After a slow start, I've finally started tearing through My Antonia. I realize this book will be over soon! I'm about halfway through the ~250 page novel and I'm really enjoying the change of pace from Middlemarch.
My Antonia is basically the memories of a boy, Jim Burden, as he grows up in the farm lands with his neighbor Antonia Shimerda. The Shimerdas are Bohemians who've recently come to America to start their own farm. The father has a difficult time adjusting to his new life in America and, during his first winter in America, shoots himself in the Burden's barn. From there, Antonia's older brother assumes the role of patriarch in her family. He uses Antonia as a farm hand while Jim, a few years younger, goes to school.

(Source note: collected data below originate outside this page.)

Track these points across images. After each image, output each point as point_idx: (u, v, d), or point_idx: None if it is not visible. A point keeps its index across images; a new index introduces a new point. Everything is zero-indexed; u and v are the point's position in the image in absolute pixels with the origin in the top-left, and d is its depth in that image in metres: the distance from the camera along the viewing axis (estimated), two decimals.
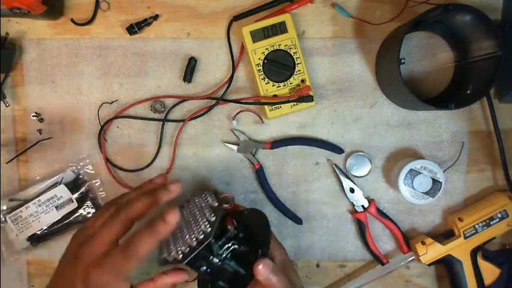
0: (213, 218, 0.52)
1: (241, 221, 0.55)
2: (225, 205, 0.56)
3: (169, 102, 0.67)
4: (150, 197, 0.50)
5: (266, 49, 0.64)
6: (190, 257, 0.48)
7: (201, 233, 0.50)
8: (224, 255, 0.52)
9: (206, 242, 0.48)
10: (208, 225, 0.51)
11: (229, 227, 0.53)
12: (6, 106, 0.66)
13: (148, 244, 0.46)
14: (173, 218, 0.47)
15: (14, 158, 0.67)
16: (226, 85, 0.66)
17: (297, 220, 0.68)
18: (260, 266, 0.48)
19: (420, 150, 0.68)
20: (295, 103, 0.64)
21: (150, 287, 0.50)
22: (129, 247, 0.45)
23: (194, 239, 0.50)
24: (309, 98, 0.64)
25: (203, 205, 0.56)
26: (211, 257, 0.51)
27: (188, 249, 0.49)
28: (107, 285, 0.45)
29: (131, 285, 0.48)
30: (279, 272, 0.50)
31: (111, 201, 0.52)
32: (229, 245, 0.52)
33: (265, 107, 0.65)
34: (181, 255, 0.49)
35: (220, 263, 0.51)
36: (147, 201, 0.49)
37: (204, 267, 0.51)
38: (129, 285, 0.47)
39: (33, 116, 0.67)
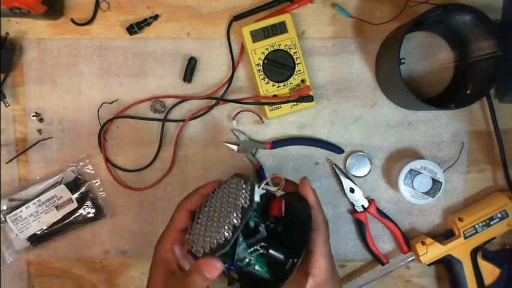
0: (237, 222, 0.44)
1: (289, 207, 0.49)
2: (272, 188, 0.50)
3: (169, 102, 0.67)
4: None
5: (266, 49, 0.64)
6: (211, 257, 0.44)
7: (222, 237, 0.44)
8: (248, 259, 0.46)
9: (222, 251, 0.43)
10: (230, 230, 0.44)
11: (269, 219, 0.47)
12: (6, 106, 0.66)
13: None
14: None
15: (14, 158, 0.67)
16: (226, 85, 0.66)
17: None
18: None
19: (420, 150, 0.68)
20: (295, 103, 0.64)
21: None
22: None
23: (215, 239, 0.45)
24: (309, 98, 0.64)
25: (230, 200, 0.48)
26: (234, 259, 0.45)
27: (208, 248, 0.45)
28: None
29: None
30: None
31: None
32: (257, 247, 0.46)
33: (265, 107, 0.65)
34: (201, 253, 0.45)
35: (243, 265, 0.46)
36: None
37: (228, 265, 0.46)
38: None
39: (33, 116, 0.67)
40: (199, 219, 0.49)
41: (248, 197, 0.46)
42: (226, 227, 0.44)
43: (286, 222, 0.48)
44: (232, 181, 0.50)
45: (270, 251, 0.46)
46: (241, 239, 0.46)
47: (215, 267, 0.44)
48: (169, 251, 0.49)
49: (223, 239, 0.44)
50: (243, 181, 0.49)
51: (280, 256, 0.47)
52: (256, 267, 0.47)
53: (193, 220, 0.50)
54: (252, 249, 0.46)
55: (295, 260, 0.45)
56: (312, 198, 0.51)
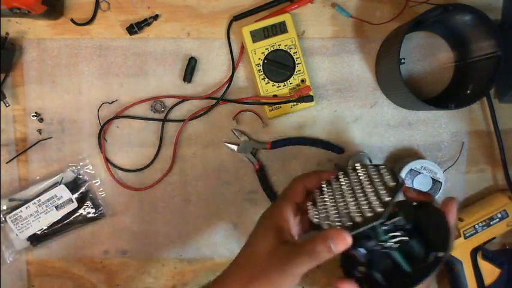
0: (388, 199, 0.43)
1: (408, 214, 0.47)
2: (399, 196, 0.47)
3: (169, 102, 0.67)
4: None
5: (266, 49, 0.64)
6: (353, 233, 0.42)
7: (370, 210, 0.43)
8: (388, 243, 0.45)
9: (375, 223, 0.42)
10: (380, 204, 0.43)
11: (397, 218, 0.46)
12: (6, 106, 0.66)
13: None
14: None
15: (14, 158, 0.67)
16: (226, 85, 0.66)
17: None
18: None
19: (420, 150, 0.68)
20: (295, 103, 0.64)
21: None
22: None
23: (360, 214, 0.43)
24: (309, 98, 0.64)
25: (377, 180, 0.47)
26: (374, 240, 0.45)
27: (351, 223, 0.43)
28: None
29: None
30: None
31: None
32: (397, 233, 0.45)
33: (265, 107, 0.65)
34: (341, 227, 0.44)
35: (382, 249, 0.45)
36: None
37: (362, 250, 0.45)
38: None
39: (33, 116, 0.67)
40: (326, 197, 0.49)
41: (392, 178, 0.46)
42: (375, 203, 0.43)
43: (415, 227, 0.47)
44: (368, 166, 0.50)
45: (412, 240, 0.45)
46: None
47: (344, 239, 0.42)
48: (285, 220, 0.48)
49: (374, 213, 0.42)
50: (381, 165, 0.49)
51: (421, 248, 0.45)
52: (396, 255, 0.45)
53: (307, 198, 0.51)
54: (392, 234, 0.45)
55: (441, 254, 0.43)
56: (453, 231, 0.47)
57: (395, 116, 0.68)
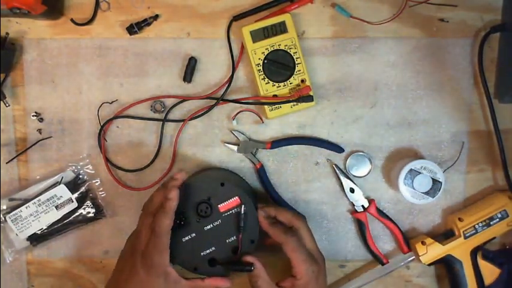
0: None
1: None
2: None
3: (169, 102, 0.67)
4: (163, 189, 0.57)
5: (266, 49, 0.64)
6: None
7: None
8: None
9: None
10: None
11: None
12: (6, 106, 0.66)
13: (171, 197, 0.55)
14: (180, 175, 0.57)
15: (14, 158, 0.67)
16: (226, 85, 0.66)
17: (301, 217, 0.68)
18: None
19: (420, 150, 0.68)
20: (295, 103, 0.64)
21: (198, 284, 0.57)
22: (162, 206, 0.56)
23: None
24: (309, 98, 0.64)
25: None
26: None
27: None
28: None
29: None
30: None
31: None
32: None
33: (265, 107, 0.65)
34: None
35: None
36: (161, 192, 0.57)
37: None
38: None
39: (33, 115, 0.67)
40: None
41: None
42: None
43: None
44: None
45: None
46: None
47: None
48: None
49: None
50: None
51: None
52: None
53: None
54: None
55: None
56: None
57: (395, 116, 0.68)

Right now, Jim's going to school in the town and Antonia is working as a helper to his neighbors, the Harlings. Antonia just exudes a good vibe in the novel and I don't quite know how Cather is able to do that since we really don't know much about her. She's passionate and childlike despite her hard life. She loves her family and the Burdens and isn't frivolous. Look at that. I guess that's how Cather got us to love Antonia.
The farmland, middle America setting is interesting as well. I've never really read many books that take place in this part of the world. I'm enjoying it. There's a sense of camaraderie and neighborliness in this book that's not stifled and overly polite like it is in Middlemarch. Everything about My Antonia feels so vast even though it focuses on so narrow a subset of people.